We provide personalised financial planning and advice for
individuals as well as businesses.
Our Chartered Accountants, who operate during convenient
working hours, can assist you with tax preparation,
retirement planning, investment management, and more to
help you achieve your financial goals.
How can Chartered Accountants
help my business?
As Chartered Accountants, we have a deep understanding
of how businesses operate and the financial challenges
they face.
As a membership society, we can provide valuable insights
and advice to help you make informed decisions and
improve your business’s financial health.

◆ **PROBLEM TO WORK ON**: Write out the material above word for word, starting at its first line and stopping after the line that contains "help you achieve your financial goals.".

◆ **TASK RESPONSE**:
We provide personalised financial planning and advice for
individuals as well as businesses.
Our Chartered Accountants, who operate during convenient
working hours, can assist you with tax preparation,
retirement planning, investment management, and more to
help you achieve your financial goals.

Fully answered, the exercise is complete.